Despite that, I have done writing in one form or another all my life. Everything you can imagine: gardening articles, newsletters, grant proposals, journal articles, scientific papers, technical guidelines, a short memoir, and many kinds of reports. I wrote sermons, the part I loved best about my work as a minister, and I have been blogging since 2012. In the early years of this blog, I wrote faithfully every day. I didn’t try to do this, it just came to me, almost as effortlessly as breathing. I write less at the moment because of my annoying cursor/computer problems on my 1-year-old HP and also because Verizon has not figured out why the hot spot feature on my new phone won’t work. I use that to upload blog posts. Also, I am just in a slower period.

I always have something rambling around in my head. I have written rough drafts about my adventures since retiring 3.5 years ago, but it is nothing I feel compelled to get into publishing shape. I have ideas about a series that would be valuable to other nomads but am not motivated to get started. I have ideas for journalistic articles about issues in the west that could be publishable. However, I am stuck. I cannot seem to take my ideas any further than the initial planning stage. People talk about writer’s block so I took a writing course in hopes of finding some direction. I used to think I was just lazy. Now, I am thinking it is something deeper. Something to do with those parents who contributed to my desire to write in the first place. Here is what I am thinking:

I do not like my parents (who are now gone). I know that seems brutal but it is true. I respect their super high IQs; otherwise, I have contempt for who they were as people and how they raised us. They were selfish and mean. My dad was a narcissist who drank heavily. Last fall, when I was in a dark place, I wrote about them and the problems I experienced, so I won’t elaborate on that again. What I want to focus on right now is how much I don’t want to be like them. This has been a huge driving force in my life. I don’t want to be like them. I don’t want to be like them. I don’t want to be like them. The worst thing you could say to me is that I remind you of one or the other of my parents.

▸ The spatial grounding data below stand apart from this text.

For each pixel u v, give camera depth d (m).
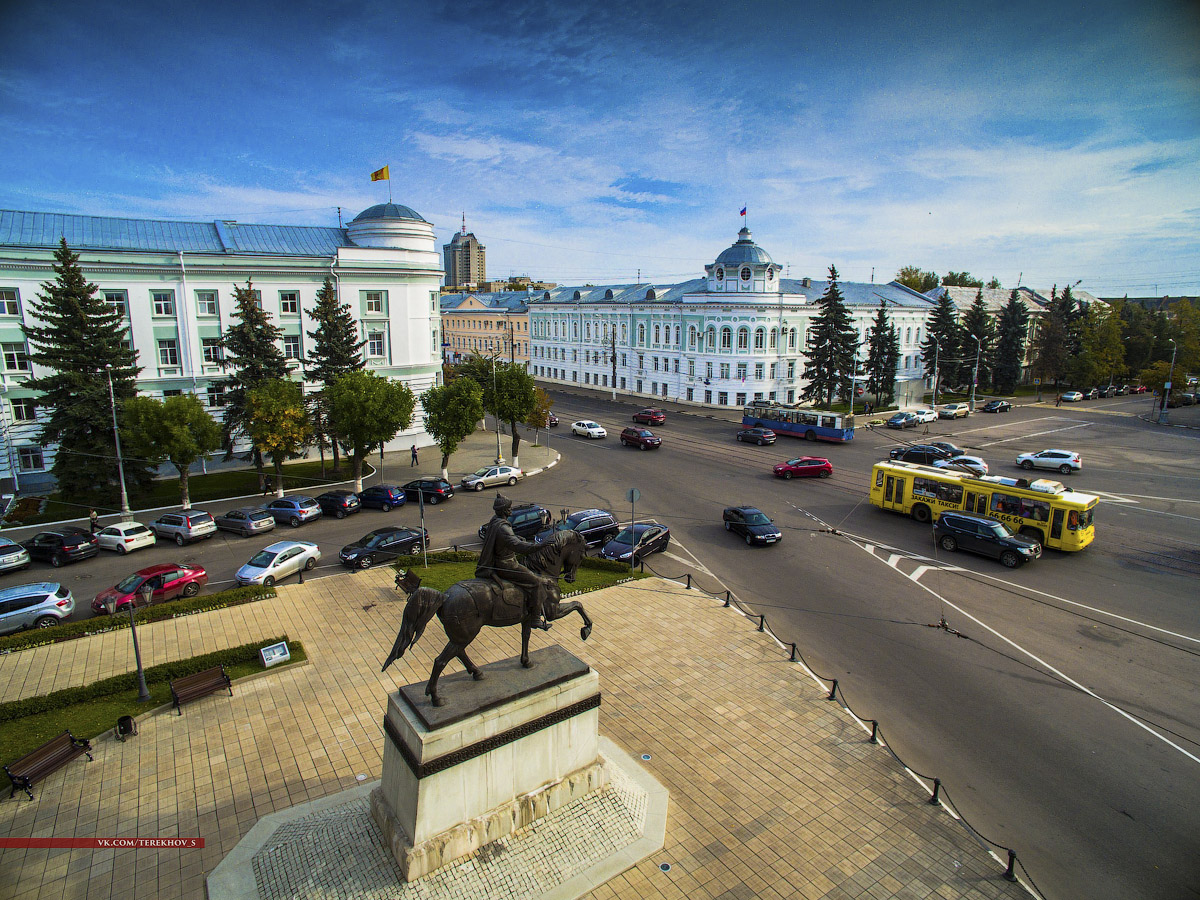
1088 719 17.52
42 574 28.75
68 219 45.41
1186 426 64.38
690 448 56.34
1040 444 55.94
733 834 13.44
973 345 86.25
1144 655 20.83
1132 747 16.38
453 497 41.22
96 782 14.77
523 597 13.07
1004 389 91.38
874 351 76.50
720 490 42.12
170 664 19.11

Most of the time I believe that I am not like my parents. I am stronger than either of them and extremely adventurous (ok, some of that is from my dad). I make my own decisions and I act- often impulsively – on my dreams and desires. Those are big differences, many of which really irked my mom who gave up on herself and her goals a long time ago. However, one inescapable similarity remains: I enjoy writing. I love to learn about writing. I love to read. I love language. So that means I am like them in important ways. And I don’t want to be like them, so is that why I hold back on my writing? Is that why I cannot develop things I know will be publishable? These are the people that  I detest the most in this world and the thought of being even a bit like them holds me back. Furthermore, in one of those weird expressions of the psyche, this fear of being like them makes me even more like them. They, too, were born with skills and gifts that they never fully realized because of their upbringing. I am just repeating the cycle. Ugggghhhhhh. I am like my parents and the thought paralyzes me.

And then there is this, the other thing that chokes my creativity. My mom, while supportive on the surface, actually gave endless messages that said, “you can’t”. She made me question if I could really do something. It was subtle because she made a show of sounding supportive, but she had a way of making me second guess myself. I first noticed this when I was studying for the ministry. “You can’t write sermons every week,” she said”. Another time she posed it as a question, “Can you write sermons every week?” About 5 years ago I started training to run a 5 K race. I had been walking them for years and was starting to run. When I told her about running the 5 K her response was, “You can’t do that”. I remember thinking, yes I can you MF,” but I didn’t. She had a way of squelching my ambitions. How often did she say that as I was growing up and how often did it cause me to question myself. Is that voice also keeping me from writing more? I think so.

Knowing is one thing. Overcoming is another. I feel I have the biggest challenges yet: I really need to figure out how to respect the gifts we have in common and allow them to flourish in me regardless of how I feel about my parents as people. I need to stop associating the expression of the gifts with my hate for them. I need to break the cycle if I really and truly don’t want to be like them. And, I need to stuff a rag in moms mouth so she can’t tell me any more, “You can’t.” We all know that we have to stop blaming our parents.

My winter’s work will be to gather some insights and ideas. I have made progress in other areas using cognitive skills and I can apply them here, as well. I can.

 

 

3 thoughts on “Writing is Complicated

  1. You already are a writer, check the archives of this blog. So check that off. Tell yourself I AM a writer, you have already done that. I AM an adventurer, I Am enough for my life, I AM my own person, I AM empowered by what I know, I AM a gifted person and for all that I am deeply grateful.